For months, the city of Louisville in Kentucky has been at the center of nationwide protests demanding justice for the police killing of Breonna Taylor. Now the University of Louisville’s Brandeis School of Law is offering a course to educate its students on the systemic inequalities that have led up to her death. The 15-week course, titled “Breonna Taylor’s Louisville: Race, Equity and Law,” is being overseen by the law school’s Dean Colin Crawford. The class, which began on August 13, touches on topics relating to race, inequity, and law such as as policing, housing, employment, finance, and healthcare. “The circumstances of Breonna Taylor’s tragic death demand we collectively rethink how police and other institutions of the state engage with the public,” Crawford told CNN. “My goal in this course is to give students material for them to think of themselves as agents of positive change using the law, not just looking at problems but finding ways to fix them.”
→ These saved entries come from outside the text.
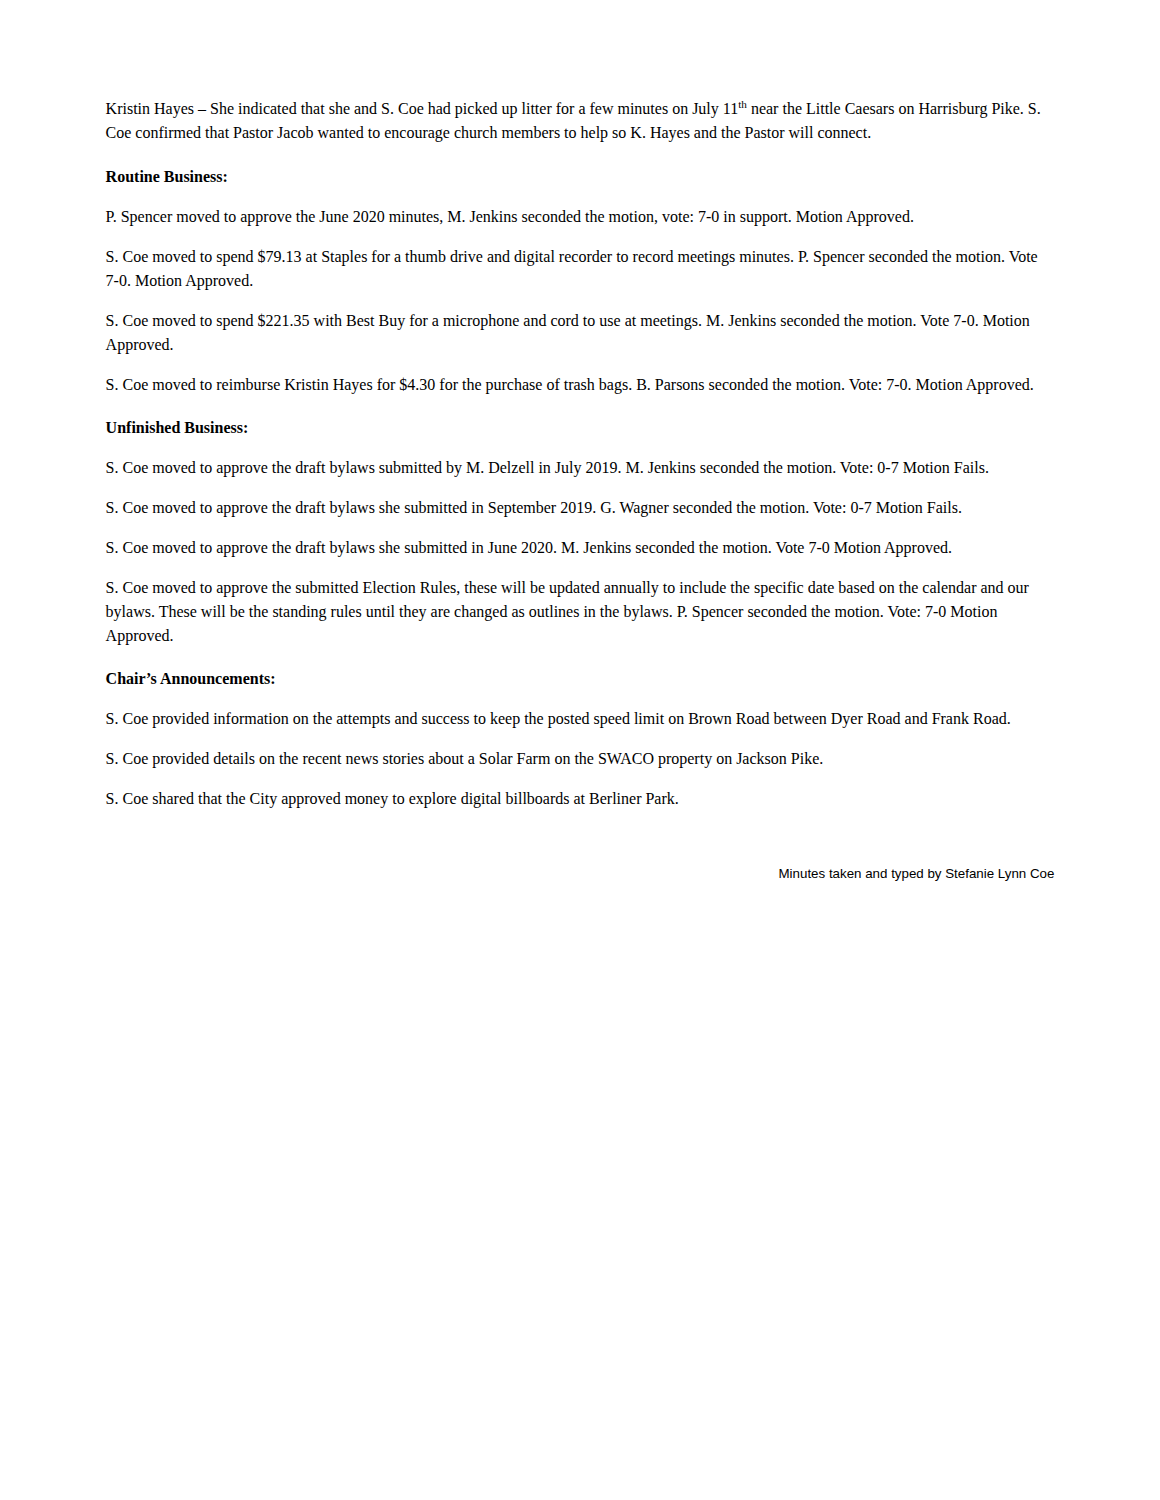Kristin Hayes – She indicated that she and S. Coe had picked up litter for a few minutes on July 11th near the Little Caesars on Harrisburg Pike. S. Coe confirmed that Pastor Jacob wanted to encourage church members to help so K. Hayes and the Pastor will connect.
Routine Business:
P. Spencer moved to approve the June 2020 minutes, M. Jenkins seconded the motion, vote: 7-0 in support. Motion Approved.
S. Coe moved to spend $79.13 at Staples for a thumb drive and digital recorder to record meetings minutes. P. Spencer seconded the motion. Vote 7-0. Motion Approved.
S. Coe moved to spend $221.35 with Best Buy for a microphone and cord to use at meetings. M. Jenkins seconded the motion. Vote 7-0. Motion Approved.
S. Coe moved to reimburse Kristin Hayes for $4.30 for the purchase of trash bags. B. Parsons seconded the motion. Vote: 7-0. Motion Approved.
Unfinished Business:
S. Coe moved to approve the draft bylaws submitted by M. Delzell in July 2019. M. Jenkins seconded the motion. Vote: 0-7 Motion Fails.
S. Coe moved to approve the draft bylaws she submitted in September 2019. G. Wagner seconded the motion. Vote: 0-7 Motion Fails.
S. Coe moved to approve the draft bylaws she submitted in June 2020. M. Jenkins seconded the motion. Vote 7-0 Motion Approved.
S. Coe moved to approve the submitted Election Rules, these will be updated annually to include the specific date based on the calendar and our bylaws. These will be the standing rules until they are changed as outlines in the bylaws. P. Spencer seconded the motion. Vote: 7-0 Motion Approved.
Chair’s Announcements:
S. Coe provided information on the attempts and success to keep the posted speed limit on Brown Road between Dyer Road and Frank Road.
S. Coe provided details on the recent news stories about a Solar Farm on the SWACO property on Jackson Pike.
S. Coe shared that the City approved money to explore digital billboards at Berliner Park.
Minutes taken and typed by Stefanie Lynn Coe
Louisville Metro Police Department officers fatally shot Taylor on March 13 while executing a “no-knock” search warrant at her apartment. Gunfire broke out after her boyfriend fired a warning shot because he thought the plainclothes officers were intruders. The 26-year-old EMT, who was unarmed, was killed in the barrage of gunfire. Crawford said he was inspired by the University of Maryland after they launched a course called “Freddie Gray’s Baltimore,” which was centered around the 25-year-old Black man who died after sustaining a neck injury while in police custody.
Crawford’s class consists of discussions and speakers from the community, such as the executive director of Louisville’s Metropolitan Housing Association and the CEO of a community development project in Louisville’s West End, the historically Black part of town. “When is there going to be another opportunity to take a class like this?” Erin Langley, a third-year law student at the university, told CNN affiliate WDRB. “Thinking about how each of us could have a role that means something going forward and when we graduate.” “These are things that are happening a few blocks away from campus,” she added. “It’s really right here.” Former Louisville police officer Brett Hankison was indicted by a grand jury Wednesday on three counts of wanton endangerment in the first degree for his actions on the night Taylor was killed by police. “This ruling provides an opportunity for us here in Louisviille and as an entire society to reevaluate the circumstances under which the police interact with the public,” Crawford said. “It’s an opportunity to reexamine our policies and practices not just in the criminal law but in many areas.” The class meets once a week on Thursdays, and Crawford hopes it will become a permanent addition to the law school’s course offerings.